2018-11-14 Thread Ryan Hunt
Scroll anchoring should benefit both desktop and mobile content.

I have a feeling the biggest impact will be on mobile though. Scroll anchoring
should help there when the viewport resizes from a rotation, not just as content
loads.

There's a good video in the Chrome announcement here [1].

I've also written two sample pages that you can compare between Blink and
Gecko [2] [3]. Scroll down and interact with the button/slider.

Thanks,
Ryan

[1] https://blog.chromium.org/2017/04/scroll-anchoring-for-web-developers.html
[2] https://eqrion.github.io/web-tests/scrolling/scroll-anchor-test-1.html
[3] https://eqrion.github.io/web-tests/scrolling/scroll-anchor-test-2.html


‐‐‐ Original Message ‐‐‐
On Wednesday, November 14, 2018 3:44 PM, Chris Peterson  
wrote:

> This is great news! In a recent study of Fennec's perceived performance,
> users ranked 16 criteria for evaluating mobile browser responsiveness.
> #1 was "Not having the page jump around when scrolling". For a point of
> reference for just how important that is, "Loading a website" was only
> #3. :)
>
> Will scroll anchoring benefit both desktop and mobile content? What is a
> good example website to see the effect of scroll anchoring?
>
> On 2018-11-14 1:09 PM, Ryan Hunt wrote:
>
> > Apologies. The target release is 66, while Chrome released this feature in 
> > M56.

- - - - - - -

- [Tasks for this exercise]:
#1 Extract the passage of the scroll anchoring email thread from "I have a feeling" to "with the button/slider.", word for word.
#2 Continue the scroll anchoring email thread, picking up right after its final line.

- - - - - - -

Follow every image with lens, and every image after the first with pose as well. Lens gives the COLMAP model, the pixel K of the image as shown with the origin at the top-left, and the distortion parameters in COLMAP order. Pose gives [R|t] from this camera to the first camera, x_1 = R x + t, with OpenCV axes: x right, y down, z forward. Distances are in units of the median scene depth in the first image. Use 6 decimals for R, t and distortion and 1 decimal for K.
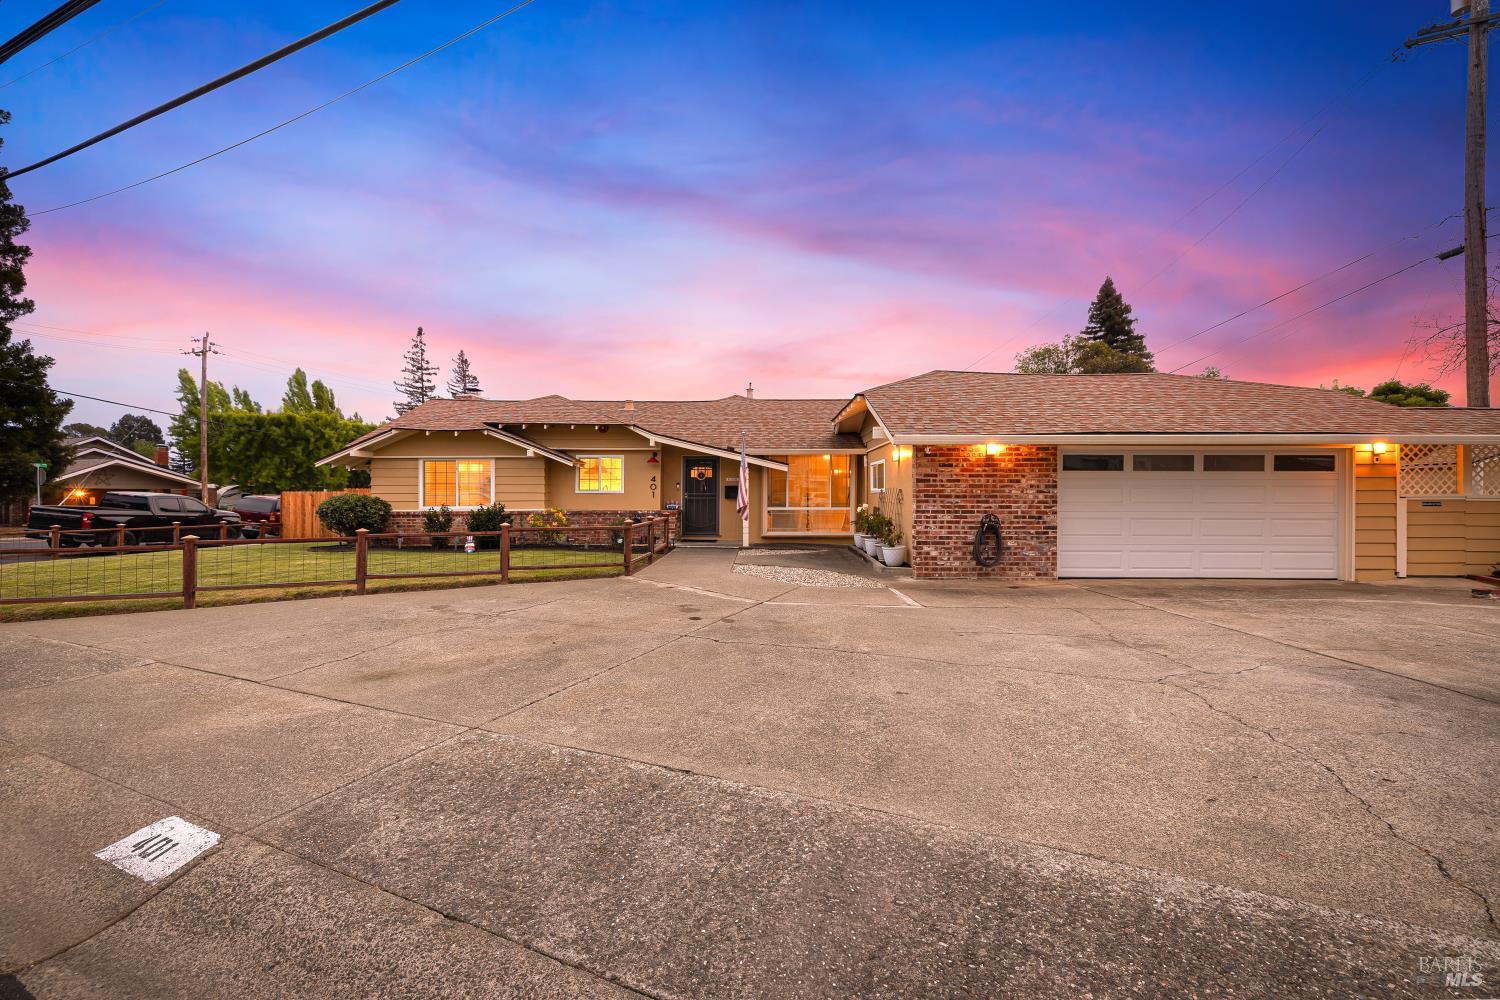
lens RADIAL K [[653.8, 0, 750.0], [0, 653.8, 500.0], [0, 0, 1]] dist [0.000692, 0.000242]
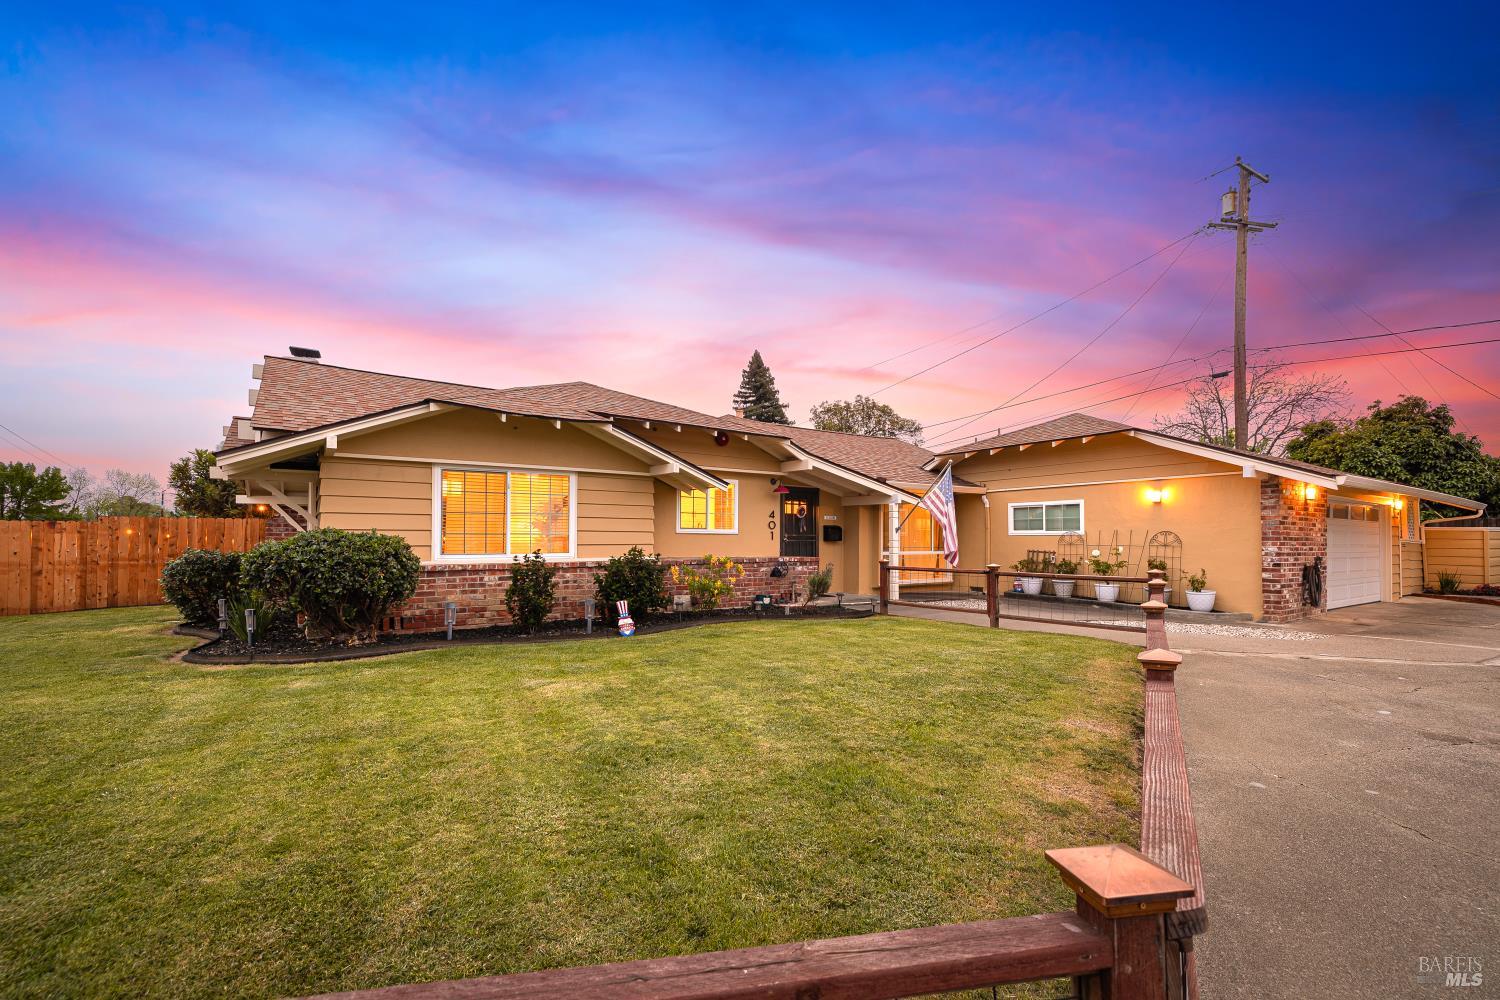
lens RADIAL K [[642.1, 0, 773.8], [0, 642.1, 543.6], [0, 0, 1]] dist [0.000041, 0.000176]
pose [[0.812132, -0.000289, 0.583474, -0.585175], [0.000778, 1.000000, -0.000588, 0.001087], [-0.583474, 0.000932, 0.812132, 0.421964]]
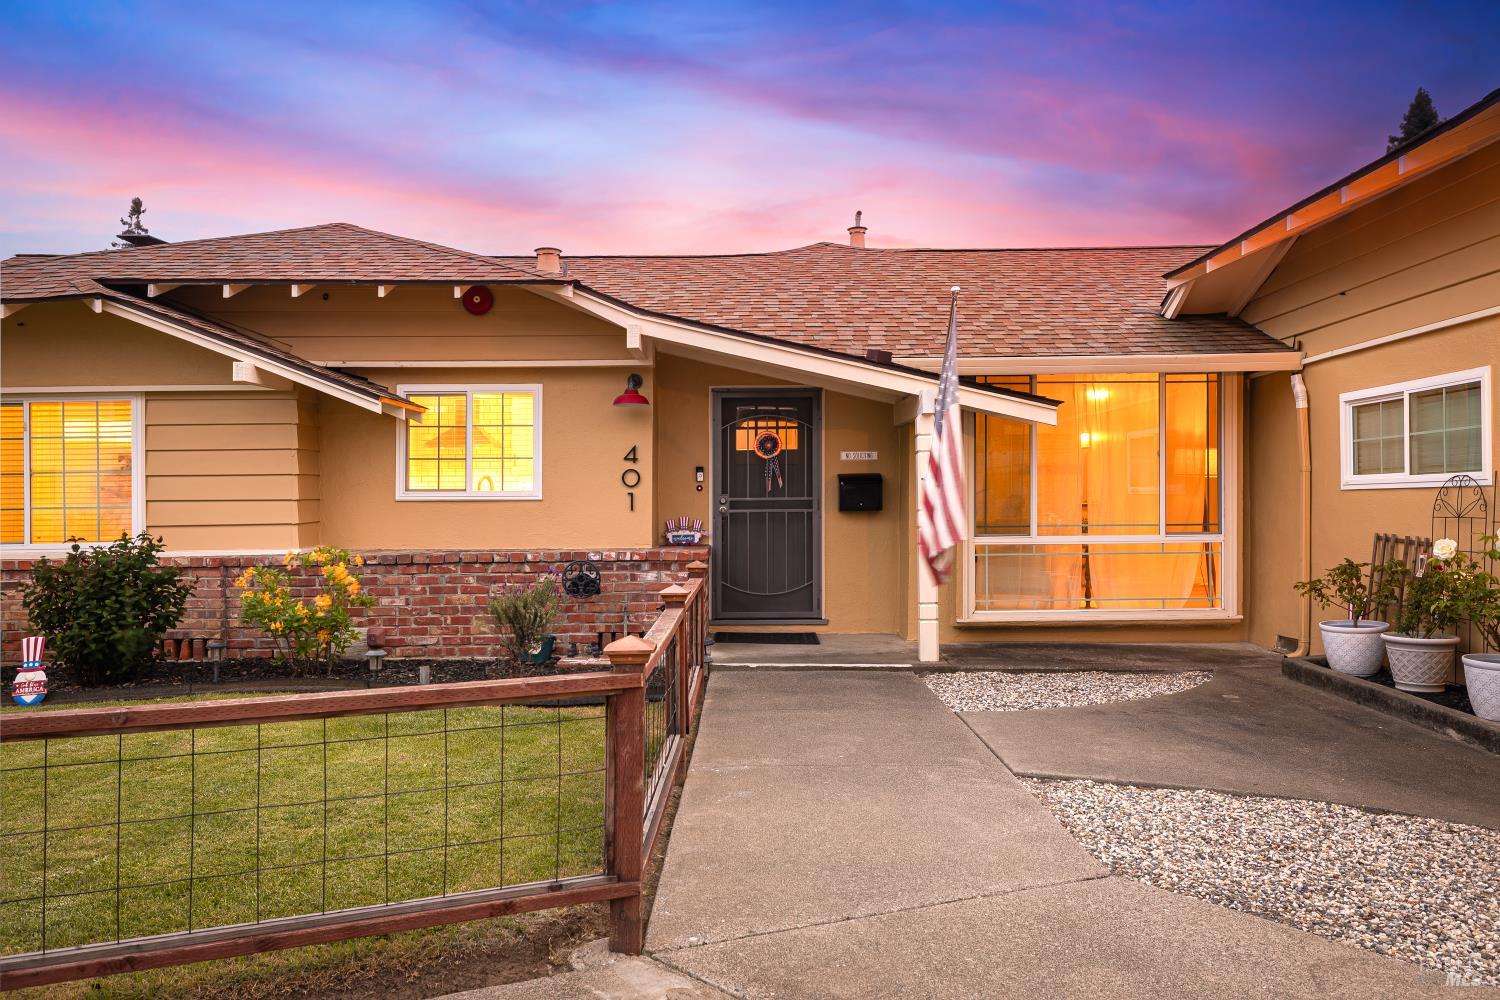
lens RADIAL K [[1170.3, 0, 750.0], [0, 1170.3, 500.0], [0, 0, 1]] dist [0.007599, 0.000982]
pose [[0.999922, -0.009094, 0.008597, -0.095224], [0.009176, 0.999912, -0.009554, -0.003151], [-0.008510, 0.009632, 0.999917, 0.416850]]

- - - - - - -

- [Responses in order]:
#1
I have a feeling the biggest impact will be on mobile though. Scroll anchoring
should help there when the viewport resizes from a rotation, not just as content
loads.

There's a good video in the Chrome announcement here [1].

I've also written two sample pages that you can compare between Blink and
Gecko [2] [3]. Scroll down and interact with the button/slider.

#2
> > ‐‐‐ Original Message ‐‐‐
> > On Wednesday, November 14, 2018 3:05 PM, Ryan Hunt rh...@eqrion.net wrote:
> >
> > > Summary:
> > > Scroll anchoring aims to prevent user experience disruptions from content
> > > loading outside the viewport and causing the page to jump around.
> > > Bug: Bug 1305957
> > > Link to standard:
> > > https://drafts.csswg.org/css-scroll-anchoring/
> > > Platform coverage: All platforms
> > > Estimated or target release: 56
> > > Preference behind which this will be implemented: 
> > > layout.scroll-anchoring.enabled
> > > Is this feature enabled by default in sandboxed iframes? Yes
> > > DevTools bug: No bug
> > > Do other browser engines implement this?
> > > Chrome shipped this in M56.
> > > web-platform-tests:
> > > https://github.com/web-platform-tests/wpt/tree/master/css/css-scroll-anchoring
> > > Is this feature restricted to secure contexts?
> > > No. Scrolling behavior changes aren't restricted to secure contexts.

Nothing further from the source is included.